I wonder why we listen to poets

When nobody gives a fuck

—Wilco, “Ashes of American Flags”

In “Ashes of American Flags,” Wilco engages in a project akin to that of the language poets from the 1960s and 70s: the juxtaposition of artistic sentiment with capitalist ideology as a means of critiquing a prevailing social order that appears to serve only the latter. Through multiple references to “cash machines,” “filling up shopping bags,” and wanting “a good life with a nose for things,” the band calls into question what it is we Americans want out of our lives, and though no definitive answer is provided in the song, its implications are clear: we’ve allowed ourselves to become so obsessed with material pursuits that the only way to escape would be to “die” and “come back new.” For Charles Bernstein, Ron Silliman, and others in the L=A=N=G=U=A=G=E book, an altogether different response—the dissociation of language from its capitalist moorings via radical play with grammatical structures—allows poets to reincarnate the word, rather than themselves, in order to take language back for more authentic forms of expression.

In Silliman’s “Disappearance of the Word, Appearance of the World,” the poet becomes a prophet of dissonance, one who utilizes the freedoms of poetic form to explore “deformed counter-tendencies” (130) that violate the “specific ‘reality’” of capitalism “which is passed through the language and is thereby imposed on its speakers” (123). If even our words have become so transparent that they permit us only to focus on objects of consumption, then the poet’s task is to alter language so drastically that we are forced to notice, to recognize our complete and total ignorance of “the commoditized tongue of capitalism” (127). As Bernstein argues in “Semblance,” we can use writing to better understand our experience of the world precisely because writing has the power to “make experience palpable not by simply pointing to it but by (re)creating its conditions” (115). The poet who recreates our experience in struggling to master the dominant cultural language (as in Chris Mason’s “Learning Reading As A Second Language”) or who recreates our experience in the highly politicized fight for language (Steve McCaffery’s “From the Notebooks”) provides us new ways of interpreting experiences we tend to take for granted—the very experiences that work to permanently situate us within a capitalist, materialist culture concerned with people as consumers, not as people.
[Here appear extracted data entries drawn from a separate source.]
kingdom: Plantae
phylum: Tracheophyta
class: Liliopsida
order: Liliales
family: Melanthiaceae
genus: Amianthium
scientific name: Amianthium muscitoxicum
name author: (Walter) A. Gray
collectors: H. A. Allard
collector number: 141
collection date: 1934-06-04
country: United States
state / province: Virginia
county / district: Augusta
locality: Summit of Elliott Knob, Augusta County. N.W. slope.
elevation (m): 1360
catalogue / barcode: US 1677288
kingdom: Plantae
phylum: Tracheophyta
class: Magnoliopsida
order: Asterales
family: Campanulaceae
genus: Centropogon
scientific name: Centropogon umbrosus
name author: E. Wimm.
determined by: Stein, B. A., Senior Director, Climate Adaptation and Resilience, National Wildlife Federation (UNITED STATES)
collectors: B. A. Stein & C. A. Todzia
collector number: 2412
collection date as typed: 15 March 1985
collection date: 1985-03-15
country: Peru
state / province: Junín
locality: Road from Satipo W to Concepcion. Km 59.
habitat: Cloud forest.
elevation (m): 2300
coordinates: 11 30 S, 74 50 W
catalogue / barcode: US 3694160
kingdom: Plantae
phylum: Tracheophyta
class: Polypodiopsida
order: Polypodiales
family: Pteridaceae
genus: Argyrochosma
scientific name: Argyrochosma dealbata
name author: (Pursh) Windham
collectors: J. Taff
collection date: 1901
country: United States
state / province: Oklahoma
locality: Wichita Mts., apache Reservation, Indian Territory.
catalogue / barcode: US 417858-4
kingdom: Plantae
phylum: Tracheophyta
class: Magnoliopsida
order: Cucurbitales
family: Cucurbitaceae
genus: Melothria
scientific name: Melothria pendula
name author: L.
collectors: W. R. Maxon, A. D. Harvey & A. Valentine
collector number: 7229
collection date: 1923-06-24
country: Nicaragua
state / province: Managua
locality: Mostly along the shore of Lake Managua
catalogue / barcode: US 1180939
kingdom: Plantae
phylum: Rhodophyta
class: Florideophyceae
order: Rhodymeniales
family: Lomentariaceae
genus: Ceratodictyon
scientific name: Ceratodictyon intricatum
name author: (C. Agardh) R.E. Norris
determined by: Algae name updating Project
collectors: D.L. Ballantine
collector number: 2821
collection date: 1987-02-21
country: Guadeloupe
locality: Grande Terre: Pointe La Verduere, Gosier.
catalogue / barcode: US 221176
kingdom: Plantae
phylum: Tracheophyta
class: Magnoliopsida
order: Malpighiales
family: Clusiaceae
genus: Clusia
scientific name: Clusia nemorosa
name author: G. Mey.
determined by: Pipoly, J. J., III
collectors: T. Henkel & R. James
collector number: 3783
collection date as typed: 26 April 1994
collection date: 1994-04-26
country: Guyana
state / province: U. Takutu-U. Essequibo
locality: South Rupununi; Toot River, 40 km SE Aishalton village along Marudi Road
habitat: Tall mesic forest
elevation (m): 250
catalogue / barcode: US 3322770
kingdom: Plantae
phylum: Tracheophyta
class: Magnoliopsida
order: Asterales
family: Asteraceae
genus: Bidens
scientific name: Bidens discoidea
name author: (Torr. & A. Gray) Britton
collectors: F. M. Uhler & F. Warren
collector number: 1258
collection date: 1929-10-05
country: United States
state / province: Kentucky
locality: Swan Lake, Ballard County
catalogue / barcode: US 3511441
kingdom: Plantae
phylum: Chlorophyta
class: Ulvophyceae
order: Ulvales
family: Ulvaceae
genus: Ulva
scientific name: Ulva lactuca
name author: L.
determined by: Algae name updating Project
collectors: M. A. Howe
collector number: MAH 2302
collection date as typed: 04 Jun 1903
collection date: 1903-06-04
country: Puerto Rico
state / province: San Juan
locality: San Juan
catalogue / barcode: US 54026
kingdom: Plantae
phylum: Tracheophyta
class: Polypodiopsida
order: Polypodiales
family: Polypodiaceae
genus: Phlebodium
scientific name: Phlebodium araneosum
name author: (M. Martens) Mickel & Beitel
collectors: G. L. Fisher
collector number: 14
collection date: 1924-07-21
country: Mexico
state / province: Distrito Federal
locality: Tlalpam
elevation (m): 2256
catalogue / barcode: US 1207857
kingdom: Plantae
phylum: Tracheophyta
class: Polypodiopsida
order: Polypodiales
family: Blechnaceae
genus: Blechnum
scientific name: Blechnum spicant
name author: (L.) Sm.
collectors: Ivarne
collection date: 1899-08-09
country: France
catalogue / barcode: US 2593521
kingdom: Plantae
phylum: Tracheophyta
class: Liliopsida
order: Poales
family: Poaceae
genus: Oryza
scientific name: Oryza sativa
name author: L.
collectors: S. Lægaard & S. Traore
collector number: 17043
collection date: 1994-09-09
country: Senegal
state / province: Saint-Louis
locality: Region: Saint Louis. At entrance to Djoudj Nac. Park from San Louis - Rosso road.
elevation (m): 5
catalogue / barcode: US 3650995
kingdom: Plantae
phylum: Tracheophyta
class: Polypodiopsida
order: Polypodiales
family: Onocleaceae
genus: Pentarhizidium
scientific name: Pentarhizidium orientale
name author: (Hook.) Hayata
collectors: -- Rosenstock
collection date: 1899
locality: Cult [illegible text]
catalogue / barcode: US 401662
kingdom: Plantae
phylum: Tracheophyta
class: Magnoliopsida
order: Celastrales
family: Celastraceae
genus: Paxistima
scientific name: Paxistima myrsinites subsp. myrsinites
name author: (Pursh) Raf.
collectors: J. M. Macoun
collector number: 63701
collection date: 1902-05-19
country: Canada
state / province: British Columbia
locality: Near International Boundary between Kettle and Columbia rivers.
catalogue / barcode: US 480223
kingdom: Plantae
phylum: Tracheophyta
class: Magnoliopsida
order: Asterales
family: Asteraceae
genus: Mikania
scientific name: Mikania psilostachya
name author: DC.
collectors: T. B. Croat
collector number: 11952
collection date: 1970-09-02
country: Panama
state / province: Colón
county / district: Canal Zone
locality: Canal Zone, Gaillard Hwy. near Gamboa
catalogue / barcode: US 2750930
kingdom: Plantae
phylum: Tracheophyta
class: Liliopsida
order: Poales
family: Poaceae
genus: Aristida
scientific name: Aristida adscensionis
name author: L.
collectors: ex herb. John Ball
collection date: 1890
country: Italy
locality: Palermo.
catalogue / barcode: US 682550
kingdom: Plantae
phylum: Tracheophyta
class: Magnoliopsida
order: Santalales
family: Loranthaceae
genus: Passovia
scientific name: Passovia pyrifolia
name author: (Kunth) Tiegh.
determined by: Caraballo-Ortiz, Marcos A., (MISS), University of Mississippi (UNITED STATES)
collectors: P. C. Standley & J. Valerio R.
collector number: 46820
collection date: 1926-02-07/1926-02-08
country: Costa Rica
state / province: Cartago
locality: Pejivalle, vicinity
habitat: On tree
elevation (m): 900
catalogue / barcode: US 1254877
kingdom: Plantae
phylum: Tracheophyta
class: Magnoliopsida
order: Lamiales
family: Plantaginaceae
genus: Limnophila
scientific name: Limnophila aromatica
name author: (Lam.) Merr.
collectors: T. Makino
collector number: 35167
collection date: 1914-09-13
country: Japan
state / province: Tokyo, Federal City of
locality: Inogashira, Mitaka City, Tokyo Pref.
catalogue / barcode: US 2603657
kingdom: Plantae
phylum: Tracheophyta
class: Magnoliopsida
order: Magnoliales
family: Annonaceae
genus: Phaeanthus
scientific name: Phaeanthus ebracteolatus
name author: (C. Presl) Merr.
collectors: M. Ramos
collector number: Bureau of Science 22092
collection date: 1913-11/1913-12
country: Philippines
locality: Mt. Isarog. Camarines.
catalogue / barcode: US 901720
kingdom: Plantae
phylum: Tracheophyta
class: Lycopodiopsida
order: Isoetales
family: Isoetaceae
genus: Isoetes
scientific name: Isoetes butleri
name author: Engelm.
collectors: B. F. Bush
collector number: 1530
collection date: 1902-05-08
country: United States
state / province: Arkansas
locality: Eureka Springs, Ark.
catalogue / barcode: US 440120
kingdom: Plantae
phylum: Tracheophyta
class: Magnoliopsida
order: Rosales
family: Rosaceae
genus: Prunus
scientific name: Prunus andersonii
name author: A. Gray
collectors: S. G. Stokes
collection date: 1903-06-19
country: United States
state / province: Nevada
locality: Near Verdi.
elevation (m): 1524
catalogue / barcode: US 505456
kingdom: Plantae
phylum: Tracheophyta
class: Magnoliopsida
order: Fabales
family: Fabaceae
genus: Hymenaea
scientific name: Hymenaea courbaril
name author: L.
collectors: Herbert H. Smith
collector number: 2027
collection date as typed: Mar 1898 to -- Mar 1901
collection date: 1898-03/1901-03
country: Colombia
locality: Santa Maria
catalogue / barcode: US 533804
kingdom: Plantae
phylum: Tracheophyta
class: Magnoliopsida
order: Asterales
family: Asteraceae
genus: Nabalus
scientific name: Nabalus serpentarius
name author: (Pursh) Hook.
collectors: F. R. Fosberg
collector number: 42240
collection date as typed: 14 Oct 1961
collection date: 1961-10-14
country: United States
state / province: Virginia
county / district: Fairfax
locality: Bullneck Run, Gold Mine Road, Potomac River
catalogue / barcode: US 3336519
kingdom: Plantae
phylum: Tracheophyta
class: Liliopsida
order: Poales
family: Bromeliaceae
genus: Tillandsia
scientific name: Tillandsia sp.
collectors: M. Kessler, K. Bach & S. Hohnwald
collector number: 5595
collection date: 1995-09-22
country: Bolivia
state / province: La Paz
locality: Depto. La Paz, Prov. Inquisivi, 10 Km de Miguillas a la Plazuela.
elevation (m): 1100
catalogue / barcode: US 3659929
But how, in the end, does this achieve political goals? The key is for individuals to feel they have possession of language rather than feel they are possessed by language. And since linguistic practices within our capitalist culture threaten to possess us, the language poets argue that we must disrupt those practices in order to take language back. “A language centered writing,” claims McCaffery, “dispossesses us of language in order that we might repossess it again” (162). In a sense, we must kill off our current linguistic selves so that we can “come back new” into a world of freer expression, one in which language, as “the center, the primary material, the sacred corpus” (Andrews 31), no longer carries with it the constraints of capitalist ideology. If we believe that “WORDS being what poems are then SENTENCES being what POLITICS is” (McCaffery 176), then the fight for words through poetry is, in fact, one of the only ways to make a truly political statement. The language poets remind us that, though we write in order to be heard, sometimes we must write in radically new ways if we want our writing to do anything other than reflect the dominant cultural norms of our time.